Argentina may have dodged La Nina bullet

The weather phenomenon is strong this year, and some think corn, soybean crops suffer less damage when that happens

It appears that La Nina won’t be taking too big of a toll on Argentina’s corn and soybean crops, and the reason may seem counter-intuitive, says a weather expert.

La Nina weather events are often associated with drought in Argentina and southern Brazil.

However, researchers have discovered a surprising correlation between the intensity of the La Nina event and the extent of crop damage.

Weaker La Nina events have consistently caused more soybean and corn yield damage than stronger La Nina events over the past couple of decades, said Mark Brushberg, chief meteorologist with the U.S. Department of Agriculture’s Office of the Chief Economist.

He told delegates attending the USDA’s 97th annual Agricultural Outlook Forum that lots of people in the crop sector make South American production assumptions based on the mere presence of La Nina.

That is a dangerous approach because every La Nina is year is different.

“You have to watch out,” said Brushberg.

“Don’t assume that Argentina is going to have a drought because it’s a La Nina.”

This is one of those strong La Nina years and it doesn’t appear that corn and soybean yields will be severely reduced.

“They had some challenges but they did get the rain, and temperatures were not that bad,” he said.

Cumulative precipitation levels as of early February are well below the 30-year average, but they seemed to be more closely tracking the levels of the 2010-11 La Nina year rather than the disastrous 2017-18 event.

In 2010-11, corn yields were five percent below average and soybean yields were two percent lower than the trend line.

That compares favourably to 2017-18, when corn yields were 22 percent below normal and soybean yields were 20 percent lower than average.

Drew Lerner, president of World Weather Inc., thinks the correlation between Argentina’s yields and the intensity of the La Nina event is more coincidence than science.

He acknowledged that yields have been more severely impacted by weaker La Nina events than stronger events over the past couple of decades.

However, he thinks that has more to do with other weather patterns than it does with the intensity of the La Nina.

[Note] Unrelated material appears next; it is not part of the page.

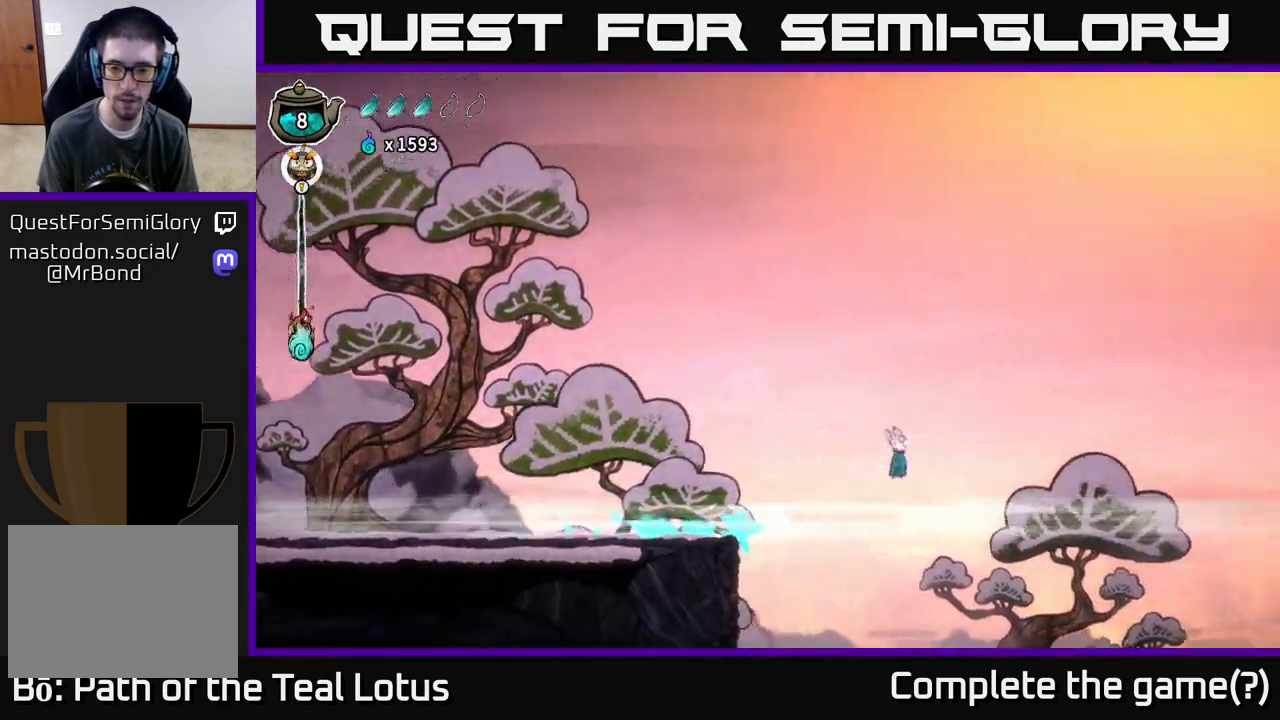
{"buttons": [], "left_stick": "right", "right_stick": "center", "events": [[183, "A", "up"], [417, "R2", "up"]]}
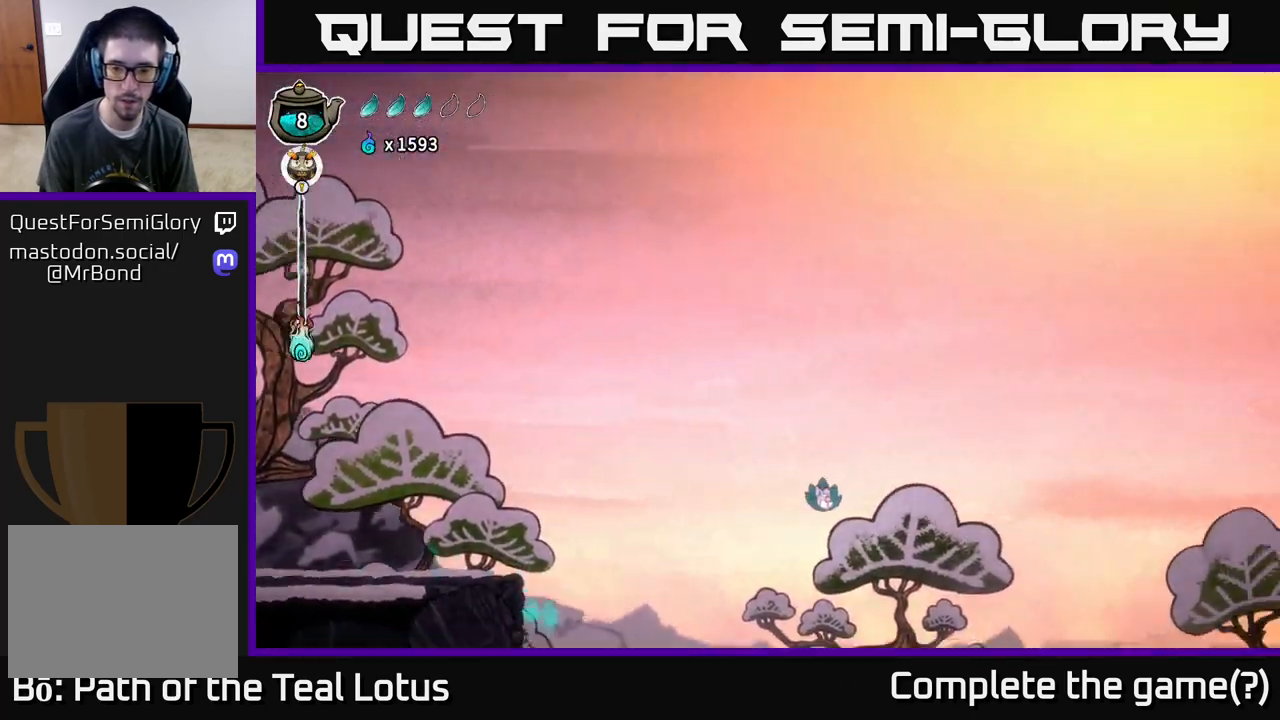
{"buttons": [], "left_stick": "left", "right_stick": "center", "events": [[283, "left_stick", "center"], [383, "left_stick", "left"]]}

“I think the big mistake that people make is that when La Nina or El Nino is around they immediately assume that will control the weather completely,” he said.

That is not the case.

For instance, this year the 18-year cycle is having a big impact on Argentina’s weather, providing timely precipitation for the country’s crops.

Lerner said drought hurt early-season crops like sunflowers and the first crop of corn, but late-season crops like soybeans have benefitted from more routine rainfall due to the 18-year cycle.

He is forecasting hot and dry conditions in Argentina through the first week of March, which will deplete topsoil moisture and diminish subsoil moisture.

Lerner said half of the crop is still in the reproduction and filling stages of development and needs additional moisture in March to maintain yields.

“It’s still tenuous. Yields could still go down,” he said.

A general soaking rain is needed in the second week of March to curb drought stress. World Weather sees some relief that week but not a soaking rain.